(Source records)
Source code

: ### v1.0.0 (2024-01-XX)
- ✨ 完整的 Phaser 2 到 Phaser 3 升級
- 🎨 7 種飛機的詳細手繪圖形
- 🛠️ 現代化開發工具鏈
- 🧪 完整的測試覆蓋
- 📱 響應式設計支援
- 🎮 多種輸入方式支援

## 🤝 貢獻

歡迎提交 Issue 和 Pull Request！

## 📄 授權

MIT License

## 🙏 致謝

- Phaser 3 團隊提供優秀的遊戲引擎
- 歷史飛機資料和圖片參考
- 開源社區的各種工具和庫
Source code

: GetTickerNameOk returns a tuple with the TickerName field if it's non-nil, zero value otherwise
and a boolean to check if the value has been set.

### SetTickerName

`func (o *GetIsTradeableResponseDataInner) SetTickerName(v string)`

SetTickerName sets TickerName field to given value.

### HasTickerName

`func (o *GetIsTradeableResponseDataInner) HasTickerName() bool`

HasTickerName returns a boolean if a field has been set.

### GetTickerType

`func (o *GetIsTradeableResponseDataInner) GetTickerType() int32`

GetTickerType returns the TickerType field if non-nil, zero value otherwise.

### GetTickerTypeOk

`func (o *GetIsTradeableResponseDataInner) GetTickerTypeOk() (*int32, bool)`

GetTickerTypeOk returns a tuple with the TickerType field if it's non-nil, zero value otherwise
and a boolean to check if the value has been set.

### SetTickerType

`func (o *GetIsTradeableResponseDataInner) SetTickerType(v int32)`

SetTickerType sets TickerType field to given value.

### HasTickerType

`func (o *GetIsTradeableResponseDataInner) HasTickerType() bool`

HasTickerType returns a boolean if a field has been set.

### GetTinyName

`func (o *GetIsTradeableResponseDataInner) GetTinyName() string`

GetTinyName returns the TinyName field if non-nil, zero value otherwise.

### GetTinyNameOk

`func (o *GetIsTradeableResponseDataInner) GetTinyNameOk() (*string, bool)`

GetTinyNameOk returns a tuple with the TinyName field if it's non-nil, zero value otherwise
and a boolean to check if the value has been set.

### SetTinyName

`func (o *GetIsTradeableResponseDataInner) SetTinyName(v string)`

JOB
Reproduce each record exactly as written above.

RESPONSE
Source code

: ### v1.0.0 (2024-01-XX)
- ✨ 完整的 Phaser 2 到 Phaser 3 升級
- 🎨 7 種飛機的詳細手繪圖形
- 🛠️ 現代化開發工具鏈
- 🧪 完整的測試覆蓋
- 📱 響應式設計支援
- 🎮 多種輸入方式支援

## 🤝 貢獻

歡迎提交 Issue 和 Pull Request！

## 📄 授權

MIT License

## 🙏 致謝

- Phaser 3 團隊提供優秀的遊戲引擎
- 歷史飛機資料和圖片參考
- 開源社區的各種工具和庫
Source code

: GetTickerNameOk returns a tuple with the TickerName field if it's non-nil, zero value otherwise
and a boolean to check if the value has been set.

### SetTickerName

`func (o *GetIsTradeableResponseDataInner) SetTickerName(v string)`

SetTickerName sets TickerName field to given value.

### HasTickerName

`func (o *GetIsTradeableResponseDataInner) HasTickerName() bool`

HasTickerName returns a boolean if a field has been set.

### GetTickerType

`func (o *GetIsTradeableResponseDataInner) GetTickerType() int32`

GetTickerType returns the TickerType field if non-nil, zero value otherwise.

### GetTickerTypeOk

`func (o *GetIsTradeableResponseDataInner) GetTickerTypeOk() (*int32, bool)`

GetTickerTypeOk returns a tuple with the TickerType field if it's non-nil, zero value otherwise
and a boolean to check if the value has been set.

### SetTickerType

`func (o *GetIsTradeableResponseDataInner) SetTickerType(v int32)`

SetTickerType sets TickerType field to given value.

### HasTickerType

`func (o *GetIsTradeableResponseDataInner) HasTickerType() bool`

HasTickerType returns a boolean if a field has been set.

### GetTinyName

`func (o *GetIsTradeableResponseDataInner) GetTinyName() string`

GetTinyName returns the TinyName field if non-nil, zero value otherwise.

### GetTinyNameOk

`func (o *GetIsTradeableResponseDataInner) GetTinyNameOk() (*string, bool)`

GetTinyNameOk returns a tuple with the TinyName field if it's non-nil, zero value otherwise
and a boolean to check if the value has been set.

### SetTinyName

`func (o *GetIsTradeableResponseDataInner) SetTinyName(v string)`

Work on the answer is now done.